Researchers say women are more at risk of ending up with ear, nose, and throat issues, along with low mood, skin problems, trouble digesting, painful joints, and fatigue. Diabetes and kidney disorders were more prominent side effects of the novel bug in men.
The researchers from the Johnson & Johnson Women’s Health Office say their findings highlight a need for facts and figures on the disease among both sexes to be collected and analyzed separately. Only by doing this can inequalities in how men and women experience the disease be addressed.
For the study, the team looked at existing studies which analyzed the effects of the disease on more than 1.3 million people. They limited their research to studies carried out between December 2019 and August 2020 for COVID, and to January 2020 to June 2021 for long COVID. Only 35 of the 640,634 articles in the literature have enough detail to understand how men and women experience the disease differently.
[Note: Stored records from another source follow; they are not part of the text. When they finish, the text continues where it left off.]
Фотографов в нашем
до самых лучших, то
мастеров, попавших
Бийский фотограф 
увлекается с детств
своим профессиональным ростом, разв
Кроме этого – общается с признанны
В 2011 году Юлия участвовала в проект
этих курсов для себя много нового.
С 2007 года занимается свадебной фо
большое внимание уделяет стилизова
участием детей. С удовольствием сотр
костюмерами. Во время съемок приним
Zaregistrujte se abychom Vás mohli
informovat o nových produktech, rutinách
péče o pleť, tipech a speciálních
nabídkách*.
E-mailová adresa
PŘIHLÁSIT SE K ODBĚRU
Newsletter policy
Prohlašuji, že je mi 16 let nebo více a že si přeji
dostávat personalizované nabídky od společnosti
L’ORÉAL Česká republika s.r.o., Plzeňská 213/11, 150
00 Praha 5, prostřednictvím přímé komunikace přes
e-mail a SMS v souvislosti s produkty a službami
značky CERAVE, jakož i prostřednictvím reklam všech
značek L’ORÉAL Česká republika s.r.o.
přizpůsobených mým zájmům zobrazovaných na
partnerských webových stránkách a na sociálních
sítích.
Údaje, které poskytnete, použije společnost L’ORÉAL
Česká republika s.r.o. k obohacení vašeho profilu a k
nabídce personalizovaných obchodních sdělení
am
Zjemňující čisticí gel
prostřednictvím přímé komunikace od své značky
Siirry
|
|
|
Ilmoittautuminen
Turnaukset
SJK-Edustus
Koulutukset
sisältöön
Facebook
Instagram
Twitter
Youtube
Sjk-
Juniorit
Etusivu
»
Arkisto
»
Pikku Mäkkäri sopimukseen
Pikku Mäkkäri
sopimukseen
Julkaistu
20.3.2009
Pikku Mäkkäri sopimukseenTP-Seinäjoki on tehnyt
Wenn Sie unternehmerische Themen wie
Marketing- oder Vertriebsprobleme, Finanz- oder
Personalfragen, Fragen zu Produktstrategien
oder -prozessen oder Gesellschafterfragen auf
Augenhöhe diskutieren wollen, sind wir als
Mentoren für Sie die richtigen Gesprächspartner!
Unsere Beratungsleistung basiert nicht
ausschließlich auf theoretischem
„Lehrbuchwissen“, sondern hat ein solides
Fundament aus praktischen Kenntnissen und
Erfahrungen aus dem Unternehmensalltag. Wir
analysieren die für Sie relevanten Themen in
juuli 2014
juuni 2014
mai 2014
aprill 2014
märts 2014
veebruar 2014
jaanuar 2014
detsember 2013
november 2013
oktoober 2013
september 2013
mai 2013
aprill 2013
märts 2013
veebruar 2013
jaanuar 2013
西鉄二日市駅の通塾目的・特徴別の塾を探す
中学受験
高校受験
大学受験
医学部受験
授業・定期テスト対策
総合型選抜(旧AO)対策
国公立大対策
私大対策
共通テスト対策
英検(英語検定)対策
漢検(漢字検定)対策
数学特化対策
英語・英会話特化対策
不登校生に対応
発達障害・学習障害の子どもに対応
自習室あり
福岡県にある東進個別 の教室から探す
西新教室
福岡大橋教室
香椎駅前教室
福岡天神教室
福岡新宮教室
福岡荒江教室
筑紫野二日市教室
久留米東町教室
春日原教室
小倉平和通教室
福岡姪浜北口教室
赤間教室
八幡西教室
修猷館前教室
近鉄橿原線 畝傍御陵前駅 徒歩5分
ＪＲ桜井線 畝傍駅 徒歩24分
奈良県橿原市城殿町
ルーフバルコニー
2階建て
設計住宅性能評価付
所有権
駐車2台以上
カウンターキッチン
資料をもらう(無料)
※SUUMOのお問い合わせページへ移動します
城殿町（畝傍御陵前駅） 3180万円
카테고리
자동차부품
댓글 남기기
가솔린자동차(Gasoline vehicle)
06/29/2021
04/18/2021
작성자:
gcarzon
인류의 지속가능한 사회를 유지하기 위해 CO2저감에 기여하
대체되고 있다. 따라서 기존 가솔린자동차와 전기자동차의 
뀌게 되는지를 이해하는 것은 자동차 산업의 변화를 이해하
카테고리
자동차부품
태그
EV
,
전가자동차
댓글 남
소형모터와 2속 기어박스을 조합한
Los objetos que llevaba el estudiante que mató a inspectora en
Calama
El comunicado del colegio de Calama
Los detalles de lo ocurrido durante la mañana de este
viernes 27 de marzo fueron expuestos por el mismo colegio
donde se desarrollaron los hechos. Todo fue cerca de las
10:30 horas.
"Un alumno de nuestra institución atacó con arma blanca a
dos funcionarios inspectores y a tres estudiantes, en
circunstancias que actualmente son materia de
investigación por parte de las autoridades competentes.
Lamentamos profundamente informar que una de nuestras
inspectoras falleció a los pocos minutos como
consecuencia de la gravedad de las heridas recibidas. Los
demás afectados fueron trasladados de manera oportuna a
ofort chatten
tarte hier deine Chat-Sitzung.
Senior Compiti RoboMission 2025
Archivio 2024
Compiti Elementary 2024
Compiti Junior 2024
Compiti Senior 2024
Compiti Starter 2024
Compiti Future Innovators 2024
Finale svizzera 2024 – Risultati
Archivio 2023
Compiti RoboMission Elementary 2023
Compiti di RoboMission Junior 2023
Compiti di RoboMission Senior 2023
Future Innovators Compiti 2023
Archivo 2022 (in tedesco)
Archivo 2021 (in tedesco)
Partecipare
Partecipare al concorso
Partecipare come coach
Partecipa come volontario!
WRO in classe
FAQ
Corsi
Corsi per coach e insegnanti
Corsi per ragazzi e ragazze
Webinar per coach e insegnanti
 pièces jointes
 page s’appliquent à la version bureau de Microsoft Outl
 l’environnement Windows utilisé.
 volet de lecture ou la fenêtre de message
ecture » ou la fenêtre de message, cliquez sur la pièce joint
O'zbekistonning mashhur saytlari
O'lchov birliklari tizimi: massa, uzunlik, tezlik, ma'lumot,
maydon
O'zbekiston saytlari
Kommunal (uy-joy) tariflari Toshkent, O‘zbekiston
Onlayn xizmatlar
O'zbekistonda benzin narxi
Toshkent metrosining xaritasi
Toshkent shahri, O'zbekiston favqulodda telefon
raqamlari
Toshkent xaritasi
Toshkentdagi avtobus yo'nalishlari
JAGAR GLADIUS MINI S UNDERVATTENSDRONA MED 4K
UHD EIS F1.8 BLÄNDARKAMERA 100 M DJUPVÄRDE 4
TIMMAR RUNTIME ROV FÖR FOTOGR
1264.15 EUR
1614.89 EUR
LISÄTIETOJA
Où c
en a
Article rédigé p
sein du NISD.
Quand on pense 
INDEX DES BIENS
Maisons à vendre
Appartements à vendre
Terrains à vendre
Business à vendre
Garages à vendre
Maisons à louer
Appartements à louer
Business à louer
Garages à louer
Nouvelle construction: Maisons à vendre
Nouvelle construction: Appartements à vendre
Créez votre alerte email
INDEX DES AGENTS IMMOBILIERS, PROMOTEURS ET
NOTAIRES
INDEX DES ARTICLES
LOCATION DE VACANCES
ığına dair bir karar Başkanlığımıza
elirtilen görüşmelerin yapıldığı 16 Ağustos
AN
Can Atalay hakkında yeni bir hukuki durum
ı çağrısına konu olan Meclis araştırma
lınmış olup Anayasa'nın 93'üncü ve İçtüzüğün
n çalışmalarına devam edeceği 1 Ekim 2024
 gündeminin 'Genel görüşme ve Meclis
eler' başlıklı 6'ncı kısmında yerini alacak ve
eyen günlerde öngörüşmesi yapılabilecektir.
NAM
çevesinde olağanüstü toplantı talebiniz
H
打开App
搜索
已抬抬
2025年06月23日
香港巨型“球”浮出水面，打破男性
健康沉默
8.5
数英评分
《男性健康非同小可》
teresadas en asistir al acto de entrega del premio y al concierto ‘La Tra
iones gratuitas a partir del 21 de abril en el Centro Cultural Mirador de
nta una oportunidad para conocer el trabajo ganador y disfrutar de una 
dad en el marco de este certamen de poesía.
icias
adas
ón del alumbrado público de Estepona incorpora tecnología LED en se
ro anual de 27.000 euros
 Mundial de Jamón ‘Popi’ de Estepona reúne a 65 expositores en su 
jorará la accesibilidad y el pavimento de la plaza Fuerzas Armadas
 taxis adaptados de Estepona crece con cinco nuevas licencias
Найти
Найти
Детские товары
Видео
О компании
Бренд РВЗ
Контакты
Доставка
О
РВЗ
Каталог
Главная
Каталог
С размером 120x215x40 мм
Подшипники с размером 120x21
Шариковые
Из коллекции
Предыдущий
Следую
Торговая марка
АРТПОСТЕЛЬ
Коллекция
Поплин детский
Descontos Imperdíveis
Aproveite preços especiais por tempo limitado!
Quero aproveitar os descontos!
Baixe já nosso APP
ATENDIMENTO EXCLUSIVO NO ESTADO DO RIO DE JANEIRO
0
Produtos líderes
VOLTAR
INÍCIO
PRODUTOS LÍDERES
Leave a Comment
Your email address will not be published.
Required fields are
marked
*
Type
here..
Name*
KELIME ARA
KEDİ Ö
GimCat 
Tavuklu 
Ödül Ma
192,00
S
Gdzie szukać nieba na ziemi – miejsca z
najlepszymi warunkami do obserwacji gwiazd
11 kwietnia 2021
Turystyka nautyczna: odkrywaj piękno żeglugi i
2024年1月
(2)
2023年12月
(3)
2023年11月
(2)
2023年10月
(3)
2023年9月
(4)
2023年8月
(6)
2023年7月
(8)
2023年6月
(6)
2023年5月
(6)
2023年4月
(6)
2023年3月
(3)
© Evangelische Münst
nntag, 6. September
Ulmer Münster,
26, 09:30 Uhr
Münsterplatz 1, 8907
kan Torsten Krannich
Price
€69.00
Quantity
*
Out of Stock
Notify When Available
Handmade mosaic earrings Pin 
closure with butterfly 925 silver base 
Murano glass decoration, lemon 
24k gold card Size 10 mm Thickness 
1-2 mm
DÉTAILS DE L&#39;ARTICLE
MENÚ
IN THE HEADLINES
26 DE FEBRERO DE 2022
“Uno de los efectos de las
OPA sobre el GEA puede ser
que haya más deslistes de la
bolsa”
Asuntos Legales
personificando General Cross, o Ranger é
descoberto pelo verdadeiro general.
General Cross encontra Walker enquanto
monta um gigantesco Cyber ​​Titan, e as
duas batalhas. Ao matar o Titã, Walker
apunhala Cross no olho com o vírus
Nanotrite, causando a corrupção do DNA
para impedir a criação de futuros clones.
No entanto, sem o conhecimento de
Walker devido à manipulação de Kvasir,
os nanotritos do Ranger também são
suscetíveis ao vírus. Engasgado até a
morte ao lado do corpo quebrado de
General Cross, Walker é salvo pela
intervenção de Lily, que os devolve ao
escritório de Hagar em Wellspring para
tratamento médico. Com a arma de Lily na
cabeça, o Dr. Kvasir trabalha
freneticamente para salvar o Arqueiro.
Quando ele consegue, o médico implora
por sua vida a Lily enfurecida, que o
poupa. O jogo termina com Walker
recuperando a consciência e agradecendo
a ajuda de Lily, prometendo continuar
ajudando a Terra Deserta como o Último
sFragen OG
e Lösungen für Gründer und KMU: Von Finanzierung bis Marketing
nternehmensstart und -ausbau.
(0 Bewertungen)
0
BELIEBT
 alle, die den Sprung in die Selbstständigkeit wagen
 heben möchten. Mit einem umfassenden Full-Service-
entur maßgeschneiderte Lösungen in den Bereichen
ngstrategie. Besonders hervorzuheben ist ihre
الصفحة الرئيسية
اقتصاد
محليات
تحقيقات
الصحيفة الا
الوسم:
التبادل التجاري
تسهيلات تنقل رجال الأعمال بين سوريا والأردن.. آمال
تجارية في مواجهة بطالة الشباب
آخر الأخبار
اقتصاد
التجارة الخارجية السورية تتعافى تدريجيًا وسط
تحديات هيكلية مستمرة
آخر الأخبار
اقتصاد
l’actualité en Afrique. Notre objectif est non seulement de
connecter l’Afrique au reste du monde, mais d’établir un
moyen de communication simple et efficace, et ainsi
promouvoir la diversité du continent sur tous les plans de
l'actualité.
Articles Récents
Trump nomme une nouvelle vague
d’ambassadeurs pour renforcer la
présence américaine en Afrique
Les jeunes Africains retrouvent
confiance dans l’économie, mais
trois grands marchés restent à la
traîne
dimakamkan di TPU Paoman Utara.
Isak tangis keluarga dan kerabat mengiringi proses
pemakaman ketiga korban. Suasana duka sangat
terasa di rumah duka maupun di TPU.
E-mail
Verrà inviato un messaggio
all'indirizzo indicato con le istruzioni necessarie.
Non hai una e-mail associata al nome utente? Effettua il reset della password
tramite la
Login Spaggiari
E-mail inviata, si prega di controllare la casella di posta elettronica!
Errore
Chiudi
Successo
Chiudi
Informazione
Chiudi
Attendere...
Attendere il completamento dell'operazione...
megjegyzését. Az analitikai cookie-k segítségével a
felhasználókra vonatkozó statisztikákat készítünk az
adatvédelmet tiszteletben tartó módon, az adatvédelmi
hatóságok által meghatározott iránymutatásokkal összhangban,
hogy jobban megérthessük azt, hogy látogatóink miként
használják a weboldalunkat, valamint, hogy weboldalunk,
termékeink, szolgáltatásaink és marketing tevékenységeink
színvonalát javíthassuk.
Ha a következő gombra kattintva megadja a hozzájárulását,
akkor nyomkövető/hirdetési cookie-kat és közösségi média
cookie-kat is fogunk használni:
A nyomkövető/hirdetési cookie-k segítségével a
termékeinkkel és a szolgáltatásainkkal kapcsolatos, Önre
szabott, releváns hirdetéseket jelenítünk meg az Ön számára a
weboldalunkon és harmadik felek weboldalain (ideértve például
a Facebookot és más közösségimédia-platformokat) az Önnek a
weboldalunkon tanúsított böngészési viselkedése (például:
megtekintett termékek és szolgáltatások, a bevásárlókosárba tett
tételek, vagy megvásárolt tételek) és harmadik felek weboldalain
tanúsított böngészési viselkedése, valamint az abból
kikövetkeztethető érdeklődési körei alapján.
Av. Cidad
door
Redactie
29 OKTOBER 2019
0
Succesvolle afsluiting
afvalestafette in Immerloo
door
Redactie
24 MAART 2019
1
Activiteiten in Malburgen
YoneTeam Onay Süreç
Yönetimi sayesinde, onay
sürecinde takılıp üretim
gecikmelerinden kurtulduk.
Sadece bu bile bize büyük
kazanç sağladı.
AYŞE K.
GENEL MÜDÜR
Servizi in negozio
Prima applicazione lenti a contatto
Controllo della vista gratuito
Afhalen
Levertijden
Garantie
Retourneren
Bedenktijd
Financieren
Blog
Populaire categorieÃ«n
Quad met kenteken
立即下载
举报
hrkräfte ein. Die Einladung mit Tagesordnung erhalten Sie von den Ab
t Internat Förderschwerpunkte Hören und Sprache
Existing research has looked extensively at sex differences in hospitalization, ICU admission, ventilation support, and mortality.
The study is among the first to break down the specific health conditions that occur as a result of COVID-related illness by sex.
“Knowledge about fundamental sex differences underpinning the clinical manifestations, disease progression, and health outcomes of COVID-19 is crucial for the identification and rational design of effective therapies and public health interventions that are inclusive of and sensitive to the potential differential treatment needs of both sexes,” the authors conclude in their paper.
The study is published in the journal Current Medical Research and Opinion.
“Differences in immune system function between females and males could be an important driver of sex differences in long COVID syndrome. Females mount more rapid and robust innate and adaptive immune responses, which can protect them from initial infection and severity, The paper explains. “However, this same difference can render females more vulnerable to prolonged autoimmune-related diseases. Sex differences in outcomes have been reported during previous coronavirus outbreaks. Therefore, differences in outcomes between females and males infected with SARS-CoV-2 could have been anticipated.
“Unfortunately, most studies did not evaluate or report granular data by sex, which limited sex-specific clinical insights that may be impacting treatment,” the authors continue. “Ideally, sex disaggregated data should be made available even if it was not the researcher’s primary objective, so other interested researchers can use the data to explore important differences between the sexes.”
South West News Service writer Gwyn Wright contributed to this report.